Dental manufacturing
high-tech in-house laboratory
Passion creates innovation
Dental manufacturing by Dental-IQ
Minimally invasive treatment philosophy
Each treatment plan is tailored to specific details and follows a minimally invasive philosophy that respects and preserves existing healthy biology and achieves the treatment goal with a minimum number of treatment steps.
Small but powerful and not off the shelf
In our practice laboratory, I use CAD/CAM technology to fabricate your all-ceramic bridges, implant crowns, inlays, crowns, partial crowns, veneers, etc. on the same day. This means that they can be fitted immediately, allowing you to leave the practice with a new smile and a new bite.
Ultra-thin veneers
Veneers are minimally invasive.
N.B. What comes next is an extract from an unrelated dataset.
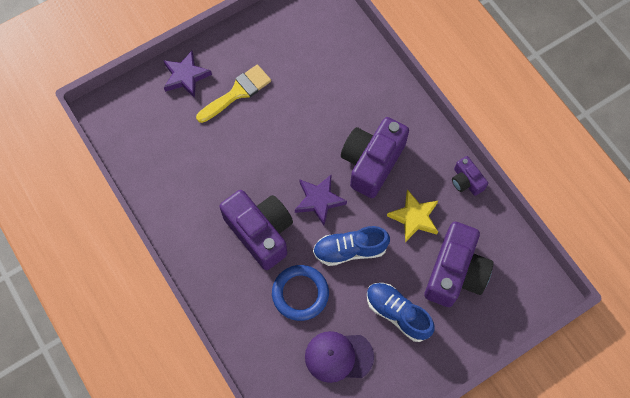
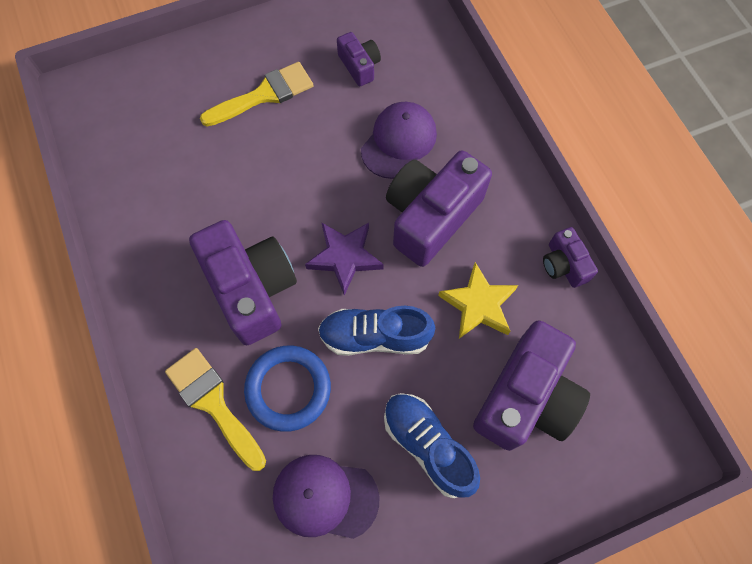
camera: 10 degrees right, 0 degrees up
(186, 76) = (201, 64): purple star -> none
(253, 311) = (214, 403): none -> yellow brush
(300, 60) = (359, 66): none -> purple camera
(339, 112) = (399, 141): none -> purple cap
However, many patients have had different experiences: instead of wafer-thin veneers, they were fitted with invasive partial crowns that bulge out like a watch glass. This has nothing to do with being minimally invasive.
Minimally invasive veneers require only minimal tooth preparation of 0.2 to 0.5 mm. In cases where patients have small teeth or gaps between their teeth or dark triangles, we do not need to grind the teeth at all and use so-called no-prep veneers or plastic ceramics, which are modeled directly onto the tooth.
High-quality ceramic
We use pure ceramic made from natural feldspar from Norway. This ceramic has a natural fluorescence and inner shine and beautiful appearance, just like young teeth.
Digital CAD-CAM process
A scanner is used to take a digital impression of your teeth. We transfer this data to a computer, which allows us to digitally create any type of restoration and transfer this digital model to a milling machine, which then transfers our digital restoration to the analog world and mills the all-ceramic restoration from a ceramic block.
Perfect finish by hand
It’s not possible without analog craftsmanship
We then refine the texture and color by hand under microscopic control until the individual ceramic piece is perfected and ready for use.
Natural shape and texture
Durability and mode of action
In our concept, we have a “library” of naturally beautiful teeth, which we have digitally copied and transferred to your situation.
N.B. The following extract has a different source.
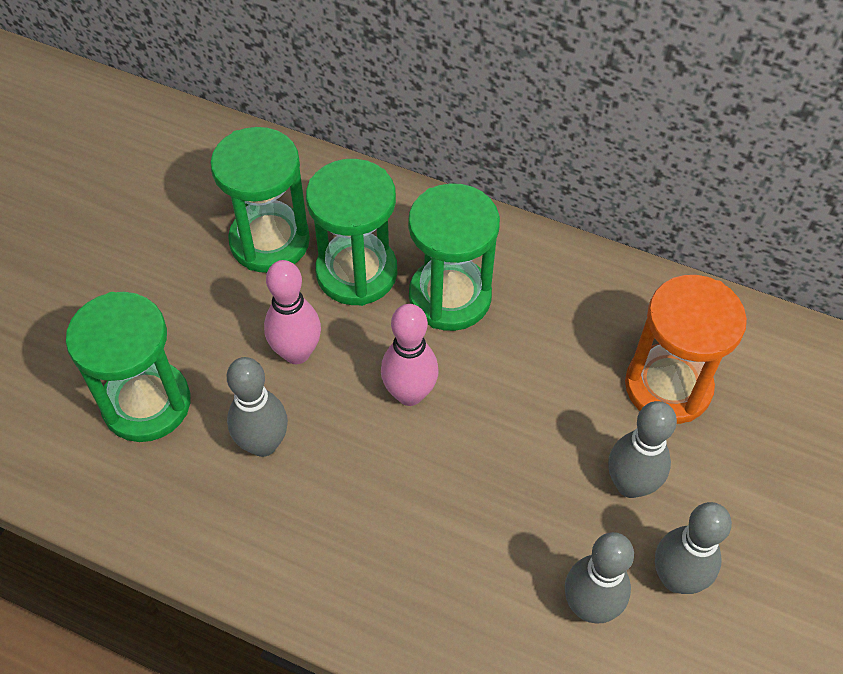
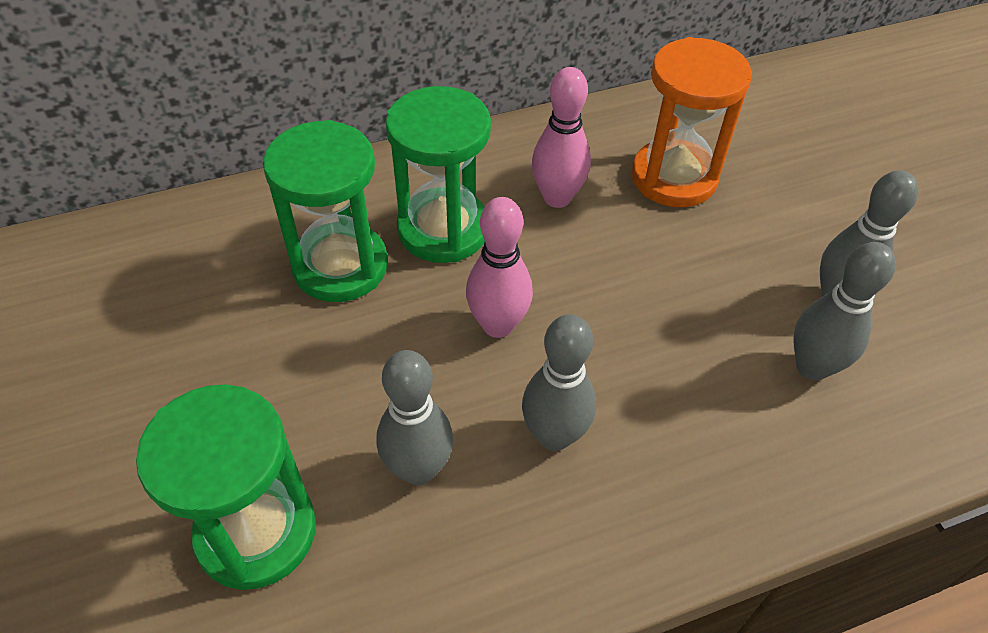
camera: 45 degrees left, 5 degrees down
(270, 241) = (225, 297): green hourglass -> none
(297, 353) = (360, 368): pink bowling pin -> pink bowling pin (557, 198)
(630, 485) = (732, 261): grey bowling pin -> grey bowling pin (554, 435)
A common and legitimate question from patients is how long veneers last, given the extremely thin ceramic thickness of 0.1 to 0.2 mm in some cases. Furthermore, ceramic is a brittle and fragile material. However, veneers are among the most durable treatment methods in modern dentistry. To understand this, it is first necessary to understand the structure of natural teeth.
Natural teeth consist of two substrates: enamel, which is the hardest tissue in the human body but just as brittle as ceramic, and dentin, which is the core of the tooth and a material that is less hard and more elastic. It acts like a shock absorber. Together, enamel and dentin form the perfect combination, resulting in a tooth that is hard enough to chew and cut, yet elastic enough to absorb peak loads during chewing.
A simple example helps to understand this phenomenon: Let’s assume we have a glass pane lying on a wooden floor and drop a 5 kg weight onto it from a height of 30 cm. The glass will break.
However, if we glue the glass to the floor, the same weight from the same height will not break the glass because the forces are absorbed by the wooden floor. The same principle applies to natural teeth. Enamel and dentine work together in the same way.